Yup 40th birthday last week, meant to be on holiday right now. Instead I have a voucher. Expensive day at home.
Me too. I don't think its lockdown I'm upset about though. Its the fact that normality is gone and all the fun stuff has been sucked out of life. If lockdown restrictions are reduced what will actually change? My university won't be open, I won't get my holiday, I won't be hugging my mum.
I know these are petty disappointments in the grand scheme of things but I'm still disappointed.
I’m in the same situation as you OP. Finding it so hard to keep my toddler entertained and every day is the same at the moment.
Same. I have no work (hair and makeup artist). DH thankfully still has his well-paid job at the moment and says 'what are you complaining about? Do all the dancing/language learning you want to do' which I have been doing but now I am getting anxious and thinking the rest of my life will be like this!!
I burst into tears over this today
The fucking money worries. Etc.
I’m totally fed up of the fact that next month when the schools start to re-open I’m going to be risking my life by going in to work, due to being vulnerable but not quite vulnerable enough to shield!
It's like there's no point to anything. Every single day is exactly the same, I'm pissed off I wake up sometimes
It’s grieving. But with the knowledge the financial side will only get worse.
Yep. Slowly going mad. The thought that they are going to announce another 3 weeks on 7th may is finishing me off. I know it's for the good of everyone but we could become a nation of mad folk
Yes, am the same, it’s how relentless this all is with no sign of improvement, everything feels hopeless
Me too. I was OK, but I'm starting to struggle now. There's so much I could get done while I'm at home, but I've lost my motivation. I'm normally so positive but this is getting to me. I just want it to be all over. We are all healthy, no money worries, no small children to entertain, big house and garden so plenty of space, DH, DS and I get on well - but I'm so thoroughly pissed off now that I don't know what to do with myself. Sorry for the rant. I know I'm very fortunate compared to many, but I miss my older DC who live away from home, my family and friends, my job, my freedom and my old life
Ohh, that was cathartic, I feel a bit better for getting that off my chest
Im the same.
Also sick of it being all my fault
Teenagers are pissed at me they cant see their friends, small kids are pissed I wont take them park or swimming, kids useless Dad is pissed I wont let him drag kids round all his friends and families houses.

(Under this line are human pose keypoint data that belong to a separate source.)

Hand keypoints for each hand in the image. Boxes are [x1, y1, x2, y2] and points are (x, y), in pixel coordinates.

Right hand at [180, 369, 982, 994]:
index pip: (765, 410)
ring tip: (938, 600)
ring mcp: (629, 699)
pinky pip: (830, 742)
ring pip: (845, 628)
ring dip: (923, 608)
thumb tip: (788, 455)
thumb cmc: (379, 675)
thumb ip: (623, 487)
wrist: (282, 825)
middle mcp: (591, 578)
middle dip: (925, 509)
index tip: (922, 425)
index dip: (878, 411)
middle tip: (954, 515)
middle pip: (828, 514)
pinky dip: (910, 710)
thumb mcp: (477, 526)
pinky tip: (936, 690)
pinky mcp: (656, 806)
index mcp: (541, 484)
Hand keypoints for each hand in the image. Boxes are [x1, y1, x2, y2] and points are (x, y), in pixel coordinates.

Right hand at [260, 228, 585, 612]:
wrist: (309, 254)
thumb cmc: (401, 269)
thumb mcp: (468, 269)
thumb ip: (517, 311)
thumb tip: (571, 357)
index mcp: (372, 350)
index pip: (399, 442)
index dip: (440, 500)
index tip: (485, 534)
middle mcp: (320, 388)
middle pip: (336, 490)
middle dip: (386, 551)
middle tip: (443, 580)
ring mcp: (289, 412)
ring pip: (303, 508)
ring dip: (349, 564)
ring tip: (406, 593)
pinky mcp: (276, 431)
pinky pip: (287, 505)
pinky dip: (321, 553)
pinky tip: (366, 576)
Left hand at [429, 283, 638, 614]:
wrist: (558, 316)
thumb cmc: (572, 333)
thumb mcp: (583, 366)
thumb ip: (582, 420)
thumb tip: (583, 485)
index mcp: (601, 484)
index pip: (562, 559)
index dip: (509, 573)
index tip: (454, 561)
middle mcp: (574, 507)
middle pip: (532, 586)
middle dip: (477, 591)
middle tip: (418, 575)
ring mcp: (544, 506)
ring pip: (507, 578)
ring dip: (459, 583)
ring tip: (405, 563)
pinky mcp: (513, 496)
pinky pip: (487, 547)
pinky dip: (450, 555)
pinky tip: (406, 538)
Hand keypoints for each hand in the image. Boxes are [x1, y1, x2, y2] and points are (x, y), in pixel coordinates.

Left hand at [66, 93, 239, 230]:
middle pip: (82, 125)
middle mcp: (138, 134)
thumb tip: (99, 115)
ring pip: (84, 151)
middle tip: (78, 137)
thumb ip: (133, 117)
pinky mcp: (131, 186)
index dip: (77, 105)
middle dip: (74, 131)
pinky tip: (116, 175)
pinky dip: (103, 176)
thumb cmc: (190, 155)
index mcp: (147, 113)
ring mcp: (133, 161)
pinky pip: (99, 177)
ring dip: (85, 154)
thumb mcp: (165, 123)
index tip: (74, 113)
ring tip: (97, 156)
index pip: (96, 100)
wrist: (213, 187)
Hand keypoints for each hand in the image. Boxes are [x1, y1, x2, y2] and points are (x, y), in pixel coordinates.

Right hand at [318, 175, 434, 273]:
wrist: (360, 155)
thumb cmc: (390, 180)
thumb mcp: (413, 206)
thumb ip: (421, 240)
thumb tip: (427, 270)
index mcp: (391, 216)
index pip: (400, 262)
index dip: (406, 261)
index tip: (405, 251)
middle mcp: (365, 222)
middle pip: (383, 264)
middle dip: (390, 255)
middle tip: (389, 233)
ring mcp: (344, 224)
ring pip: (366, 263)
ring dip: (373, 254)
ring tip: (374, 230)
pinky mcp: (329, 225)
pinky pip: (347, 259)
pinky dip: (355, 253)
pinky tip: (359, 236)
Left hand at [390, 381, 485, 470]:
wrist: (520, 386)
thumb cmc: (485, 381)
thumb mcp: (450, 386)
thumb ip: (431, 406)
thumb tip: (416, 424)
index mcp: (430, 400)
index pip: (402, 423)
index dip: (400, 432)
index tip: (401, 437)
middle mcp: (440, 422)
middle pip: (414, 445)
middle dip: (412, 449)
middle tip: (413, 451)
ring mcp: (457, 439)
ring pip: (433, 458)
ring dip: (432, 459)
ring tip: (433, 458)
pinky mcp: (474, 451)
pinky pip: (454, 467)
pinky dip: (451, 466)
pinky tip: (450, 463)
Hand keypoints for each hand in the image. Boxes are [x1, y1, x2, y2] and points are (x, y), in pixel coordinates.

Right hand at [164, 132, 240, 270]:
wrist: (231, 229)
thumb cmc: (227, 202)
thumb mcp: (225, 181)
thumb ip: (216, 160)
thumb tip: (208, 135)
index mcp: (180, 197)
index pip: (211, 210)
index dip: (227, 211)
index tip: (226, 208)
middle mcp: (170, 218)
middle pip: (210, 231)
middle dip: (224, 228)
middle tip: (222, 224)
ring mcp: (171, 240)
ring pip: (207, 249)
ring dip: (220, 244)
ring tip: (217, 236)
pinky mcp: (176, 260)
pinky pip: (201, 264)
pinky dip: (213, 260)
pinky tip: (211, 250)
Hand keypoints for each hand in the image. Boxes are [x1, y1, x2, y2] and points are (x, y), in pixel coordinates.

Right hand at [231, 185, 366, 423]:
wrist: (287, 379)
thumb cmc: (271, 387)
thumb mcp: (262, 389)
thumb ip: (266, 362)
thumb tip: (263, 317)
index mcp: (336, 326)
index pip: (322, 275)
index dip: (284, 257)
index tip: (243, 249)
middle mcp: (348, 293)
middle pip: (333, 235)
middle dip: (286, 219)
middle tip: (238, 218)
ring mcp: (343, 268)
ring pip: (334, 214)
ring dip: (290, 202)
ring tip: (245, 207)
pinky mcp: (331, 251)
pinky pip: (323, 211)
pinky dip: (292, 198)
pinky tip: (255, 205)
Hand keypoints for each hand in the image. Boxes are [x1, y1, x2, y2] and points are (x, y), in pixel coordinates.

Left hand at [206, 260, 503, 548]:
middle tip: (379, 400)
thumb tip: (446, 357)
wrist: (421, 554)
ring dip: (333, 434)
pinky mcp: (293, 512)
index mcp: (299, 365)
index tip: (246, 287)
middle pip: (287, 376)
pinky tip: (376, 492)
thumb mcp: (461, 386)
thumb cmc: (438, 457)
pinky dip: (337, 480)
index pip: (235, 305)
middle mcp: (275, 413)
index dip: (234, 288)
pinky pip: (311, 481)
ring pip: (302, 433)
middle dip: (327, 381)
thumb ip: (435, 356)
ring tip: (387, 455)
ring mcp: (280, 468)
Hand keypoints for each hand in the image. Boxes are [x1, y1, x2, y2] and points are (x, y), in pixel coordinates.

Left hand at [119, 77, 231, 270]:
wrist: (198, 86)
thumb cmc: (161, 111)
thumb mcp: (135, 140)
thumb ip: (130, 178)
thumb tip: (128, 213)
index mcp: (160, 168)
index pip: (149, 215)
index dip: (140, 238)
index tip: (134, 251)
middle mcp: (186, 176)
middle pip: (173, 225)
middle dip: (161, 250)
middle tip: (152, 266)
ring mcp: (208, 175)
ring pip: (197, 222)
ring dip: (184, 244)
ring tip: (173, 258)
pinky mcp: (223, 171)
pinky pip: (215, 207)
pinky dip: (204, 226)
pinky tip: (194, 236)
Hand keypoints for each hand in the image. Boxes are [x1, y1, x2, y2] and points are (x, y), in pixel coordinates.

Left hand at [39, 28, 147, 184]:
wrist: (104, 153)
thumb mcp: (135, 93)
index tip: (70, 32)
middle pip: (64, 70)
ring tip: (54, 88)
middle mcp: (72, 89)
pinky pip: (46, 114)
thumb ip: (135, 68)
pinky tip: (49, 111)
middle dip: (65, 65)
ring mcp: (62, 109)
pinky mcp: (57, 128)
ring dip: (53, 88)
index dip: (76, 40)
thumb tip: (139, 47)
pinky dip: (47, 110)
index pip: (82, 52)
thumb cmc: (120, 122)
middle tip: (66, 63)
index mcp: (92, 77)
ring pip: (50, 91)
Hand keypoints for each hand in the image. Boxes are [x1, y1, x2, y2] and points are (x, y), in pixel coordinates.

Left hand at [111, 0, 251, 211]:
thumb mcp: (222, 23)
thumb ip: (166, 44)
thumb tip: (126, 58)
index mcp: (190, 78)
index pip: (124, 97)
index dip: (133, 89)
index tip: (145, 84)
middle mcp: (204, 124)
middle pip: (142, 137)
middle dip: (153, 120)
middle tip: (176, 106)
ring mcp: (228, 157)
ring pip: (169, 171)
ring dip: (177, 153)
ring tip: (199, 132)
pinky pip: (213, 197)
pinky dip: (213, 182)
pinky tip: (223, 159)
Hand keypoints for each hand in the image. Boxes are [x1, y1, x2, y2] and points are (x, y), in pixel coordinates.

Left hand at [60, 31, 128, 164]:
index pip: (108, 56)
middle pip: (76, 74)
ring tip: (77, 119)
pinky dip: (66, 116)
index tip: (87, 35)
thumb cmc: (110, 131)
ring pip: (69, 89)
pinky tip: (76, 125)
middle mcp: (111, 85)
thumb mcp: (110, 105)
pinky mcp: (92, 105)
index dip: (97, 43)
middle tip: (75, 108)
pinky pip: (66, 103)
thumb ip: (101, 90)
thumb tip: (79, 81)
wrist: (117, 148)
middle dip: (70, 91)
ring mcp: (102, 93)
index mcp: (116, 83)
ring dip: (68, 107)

Ive given up and just tell then to tweet Chris Whitty and ask him instead now.
Me! I'm still going to work but now doing a v stressful job for what I see as no reward l. I want to plan holidays, days out, treats and i cant. I'm so sad and fed up
I could have written this and feeling exactly the same. We've had one weekend break cancelled, another we were due to go on this Thursday and a week booked for first week of June. I'm grieving the year we had planned and I just want normality back. Like you, we're so lucky to be in a good position but I just want life back to normal.
@lilactree...I'm sorry to hear things are not good for you financially; that's really got to make this whole situation so much more stressful.
Oh so yes. Add to my situation that I’m still working part time in a stressful job, selfish DH who reckons his job is more important, unsupportive boss and a horrible company to work for and I’m fucking bust
Gosh, yes, a lot of people feel this way around my parts. Also a lot just not following the rules anyway.
I think it's ok to say it out loud, "I'm sick of this fucking lockdown bollocks".
Main thing is we still follow the rules but we can moan about it. Just because people are dying does not mean, you can't feel bored of this. You are allowed to feel whatever you want.
We will come out if this lockdown at some point. Things will get better. We will be able to have tea and cake in a cafe again talking about that new shop that just opened up and how it's full of crap tat lol.
But for now we have online to have tea and cake and moan about how that cheeky sod took the last box of wash powder, when they already has two in their trolly. The crafty sods!